Whether or not the city of Quincy will provide more funding for Big Bend Transit Shuttle Service will have to wait until the February meeting of the Transportation for the Disadvantaged Board has concluded.

Commissioners tabled funding a request from the company until the city’s representative to the Board brings back answers to the continuing requests for more funding from the company.

During the Jan. 23 commission meeting, Big Bend requested the city and the county both fund the company’s request at $18,000 each. Another $36,000 would come from fares collected to get the $72,000 needed to keep the service operating through the end of February.

“Given that circumstance and reduction in trip ridership and the five-day work week as opposed to the four-day week, after Feb.28 the bus shuttle service in the city of Quincy will end unless the city and county enter into a new contract with Big Bend to continue the service for the remainder of the (fiscal) year. The overall cost of operating the shuttle for the year on a five-day schedule form 8:30 a.m. to 2:30 p.m. is $82,000,” said Bernard Piawah, director of building and planning.

On Sept. 30, 2012, the contract with Big Bend for their in-town Quincy service ended. The city and the county asked the company to continue the service.

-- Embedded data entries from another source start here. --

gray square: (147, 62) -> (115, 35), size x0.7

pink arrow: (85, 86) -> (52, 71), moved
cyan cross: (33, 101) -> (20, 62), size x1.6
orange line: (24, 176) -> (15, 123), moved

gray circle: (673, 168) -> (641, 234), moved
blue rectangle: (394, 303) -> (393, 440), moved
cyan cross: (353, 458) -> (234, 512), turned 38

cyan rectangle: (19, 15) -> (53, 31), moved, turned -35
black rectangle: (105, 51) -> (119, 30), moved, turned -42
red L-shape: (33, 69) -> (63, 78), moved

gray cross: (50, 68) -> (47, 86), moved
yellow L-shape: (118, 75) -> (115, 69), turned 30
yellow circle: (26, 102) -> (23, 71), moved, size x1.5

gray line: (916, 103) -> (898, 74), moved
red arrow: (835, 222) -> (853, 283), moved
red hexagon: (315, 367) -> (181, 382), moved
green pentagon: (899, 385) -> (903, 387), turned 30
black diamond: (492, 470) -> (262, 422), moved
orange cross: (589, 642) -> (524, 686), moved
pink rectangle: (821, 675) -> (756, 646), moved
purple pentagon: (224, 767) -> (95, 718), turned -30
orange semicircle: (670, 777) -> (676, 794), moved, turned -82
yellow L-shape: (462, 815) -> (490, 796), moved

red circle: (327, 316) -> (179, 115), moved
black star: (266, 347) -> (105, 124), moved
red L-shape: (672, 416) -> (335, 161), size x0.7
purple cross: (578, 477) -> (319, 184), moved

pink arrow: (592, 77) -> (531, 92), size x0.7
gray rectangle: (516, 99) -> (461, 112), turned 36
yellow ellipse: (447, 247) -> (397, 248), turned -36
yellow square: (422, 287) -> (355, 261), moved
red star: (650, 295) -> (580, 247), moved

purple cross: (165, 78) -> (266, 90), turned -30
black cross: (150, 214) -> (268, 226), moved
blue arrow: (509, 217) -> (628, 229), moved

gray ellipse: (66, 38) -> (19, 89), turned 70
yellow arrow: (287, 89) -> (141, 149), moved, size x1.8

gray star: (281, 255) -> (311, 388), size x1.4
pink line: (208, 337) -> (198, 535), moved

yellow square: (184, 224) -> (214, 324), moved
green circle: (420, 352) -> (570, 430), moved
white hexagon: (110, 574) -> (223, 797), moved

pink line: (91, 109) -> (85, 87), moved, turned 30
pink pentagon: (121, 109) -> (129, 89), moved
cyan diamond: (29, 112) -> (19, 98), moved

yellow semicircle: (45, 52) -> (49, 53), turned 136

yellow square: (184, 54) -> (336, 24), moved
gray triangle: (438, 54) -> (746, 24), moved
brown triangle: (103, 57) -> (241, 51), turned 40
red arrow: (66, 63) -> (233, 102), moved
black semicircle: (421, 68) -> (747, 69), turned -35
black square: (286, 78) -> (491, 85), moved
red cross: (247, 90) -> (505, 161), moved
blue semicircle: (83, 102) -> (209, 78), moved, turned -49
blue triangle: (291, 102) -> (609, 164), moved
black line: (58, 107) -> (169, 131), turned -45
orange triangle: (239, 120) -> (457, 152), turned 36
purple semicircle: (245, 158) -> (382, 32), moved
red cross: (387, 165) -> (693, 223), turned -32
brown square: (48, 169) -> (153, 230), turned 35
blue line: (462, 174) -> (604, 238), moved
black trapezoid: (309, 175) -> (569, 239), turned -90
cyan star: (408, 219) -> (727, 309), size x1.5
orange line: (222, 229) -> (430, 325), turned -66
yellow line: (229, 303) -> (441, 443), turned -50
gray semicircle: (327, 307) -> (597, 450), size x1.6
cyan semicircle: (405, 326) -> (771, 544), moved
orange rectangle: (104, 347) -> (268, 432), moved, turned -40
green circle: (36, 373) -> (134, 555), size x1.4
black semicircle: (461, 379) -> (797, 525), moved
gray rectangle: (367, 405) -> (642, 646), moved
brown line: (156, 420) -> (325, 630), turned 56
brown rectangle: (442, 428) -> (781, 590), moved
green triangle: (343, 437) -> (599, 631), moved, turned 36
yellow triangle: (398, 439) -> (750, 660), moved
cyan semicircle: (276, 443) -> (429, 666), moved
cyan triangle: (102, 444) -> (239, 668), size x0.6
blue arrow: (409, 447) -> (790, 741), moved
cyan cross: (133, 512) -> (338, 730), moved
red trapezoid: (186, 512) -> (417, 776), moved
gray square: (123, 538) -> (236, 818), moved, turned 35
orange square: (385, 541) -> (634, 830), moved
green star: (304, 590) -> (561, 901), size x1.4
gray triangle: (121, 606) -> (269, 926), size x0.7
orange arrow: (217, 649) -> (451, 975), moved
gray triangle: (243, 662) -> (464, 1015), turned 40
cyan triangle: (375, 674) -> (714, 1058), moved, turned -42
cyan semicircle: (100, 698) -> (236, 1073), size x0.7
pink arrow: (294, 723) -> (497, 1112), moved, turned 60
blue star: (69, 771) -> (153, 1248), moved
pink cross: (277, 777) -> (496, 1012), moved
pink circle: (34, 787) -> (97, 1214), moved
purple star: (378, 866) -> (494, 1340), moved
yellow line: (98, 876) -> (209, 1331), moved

Big Bend Transit Inc. provides bus shuttle service in Gadsden County. Among the services they offer is the Quincy in-town bus service, which provides service along a fixed route within the city limits. The city and the county contribute annually to the operation of the Quincy Shuttle.

After the contract ended in September, the two entities asked the company to continue the service based on a new fare and schedule.

Prior to Nov. 1, the fare was $1 per trip and the time of operation was 8:30 a.m. to 6 p.m., generating $12,000 from fares collected. Beginning Nov. 1, the fare became $2.50 per trip and the time of operation was changed from 8:30 a.m. to 2:30 p.m. and generated approximately $12,000. The ridership decreased, but the increase in fares generated nearly the same amount of money.

“It didn’t quite turn out the way we predicted. In order to increase ridership, we are proposing to change the fares from $2.50 to $1.75 and expand the route to include Gretna, St. John or Midway. The expansion of coverage to these new areas and elimination of non-effective routes are expected to generate more ridership and greater commercial activity in Quincy without an increase in the $82,000 cost of operations,” Piawah said.

But commissioners were not so sure the money would be well spent.

“Big Bend is a financially solvent company. Now they’re back for the third time. I think they want us to take over (the shuttle)” said Commissioner Andy Gay.

And while Commissioner Larry Edwards said he knows the request could become very expensive, he said, “The people who really need this service get lost in all of this.”

A final decision is expected at the Feb. 26 commission meeting.